A developer from Windsor Colorado spoke of his positive experience working with oil and gas developers while planning development:
“There are 8 wells currently on our property in the middle of a golf course we have had drilling, fracking and been producing from those wells for 6 years and have not had one neighborhood complaint.”
“It is about taking the time, doing it right and making the industry blend. Make the land development blend with the energy. But I implore you not to just look at a blanket setback.”
A Loveland resident criticized the misinformation that was prevalent in the local “ban fracking” campaign waged earlier this year in his hometown:
“I found that there was a lot of rhetoric, a lot of false and misleading information going around. The movie Gasland was sensational but it had what I considered to be a lot of false and misleading claims. As a result of my research I joined the Loveland Energy Action Project, the sole purpose of which was to provide factual information to Loveland residents on this issue…

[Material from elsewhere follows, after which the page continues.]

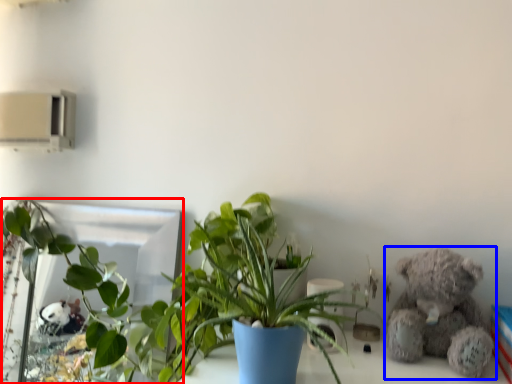
Question: Which of the following is the closest to the observer, mirror (highlighted by a red box) or teddy bear (highlighted by a blue box)?

Choices:
 (A) mirror
 (B) teddy bear

Answer: (B)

The oil and gas companies are good partners. Their employees live in the community, they spend their money in the local community and they raise their families in the community. Colorado regulations are among the most stringent in the nation and while every activity carries a risk the regulations are effective in creating an incentive for oil and gas companies to take appropriate action to avoid an unfavorable event. And as a career military member I support the development of oil and gas resources.”
Michelle Smith, an organic farmer and president of the Colorado chapter of the National Association of Royalty Owners discussed the importance of mineral rights to local farms:
“Over the last 5 years we have lost over a 1,000 small farms in Colorado. Small farms have been squeezed out because of rising cost of feed and up to 75% increase in costs. My hay cost tripled.”

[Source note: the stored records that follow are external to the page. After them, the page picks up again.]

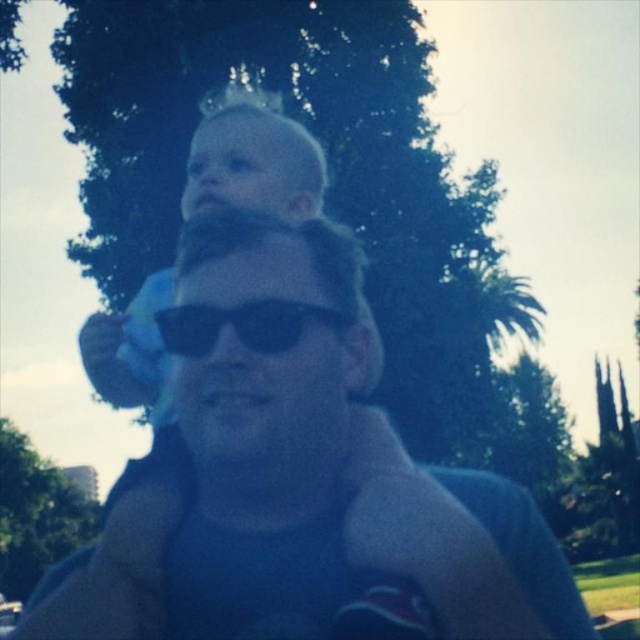
Question: Is blonde hair baby at upper center smaller than black plastic sunglasses at center?

Choices:
 (A) yes
 (B) no

Answer: (B)

Question: Which point is closer to the camera taking this photo?

Choices:
 (A) (236, 324)
 (B) (220, 106)

Answer: (A)

Question: Which object appears farthest from the camera in this image?

Choices:
 (A) blonde hair baby at upper center
 (B) black plastic sunglasses at center
 (C) blue fabric shirt at center

Answer: (A)

Question: Which of the following is the farthest from the observer?

Choices:
 (A) blue fabric shirt at center
 (B) blonde hair baby at upper center
 (C) black plastic sunglasses at center

Answer: (B)

Question: Is the position of blonde hair baby at upper center more distant than that of black plastic sunglasses at center?

Choices:
 (A) yes
 (B) no

Answer: (A)

Question: Does blue fabric shirt at center appear on the right side of blonde hair baby at upper center?

Choices:
 (A) yes
 (B) no

Answer: (A)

Leasing our mineral rights has gone a long way towards overcoming the costs of our hay. This isn’t specific to my family but many other Front Range families also rely on this revenue.
The answer to balancing the concerns around Colorado’s oil and gas development are not bans, moratoriums or stricter regulations, I believe the answer to balancing our concerns is the MOU and the current regulations in place. The MOU does give a voice to the county in the specific regulations needed for their county as long as those regulations do not conflict with COGCC regulations.”
One University of Colorado student addressed the strength of Colorado’s regulations and how they are working for local communities across the state:
“Not only does Colorado have the strictest regulations for oil and gas operators but the state has a system that offers both consistency for the industry and caters to the uniqueness of Colorado counties and municipalities…
The majority of counties and cities and towns in our state find that the regulatory structure works. Just last year the state adopted new setbacks for operators working near homes and businesses and earlier this year the first-in-its-kind air regulations were passed. The regulations here are cutting edge. Operators are able to develop natural resources and communities by and large are content. Please look to Arapahoe County, Elbert County and here in Loveland for successful examples of how state regulation has interfaced with local practices.”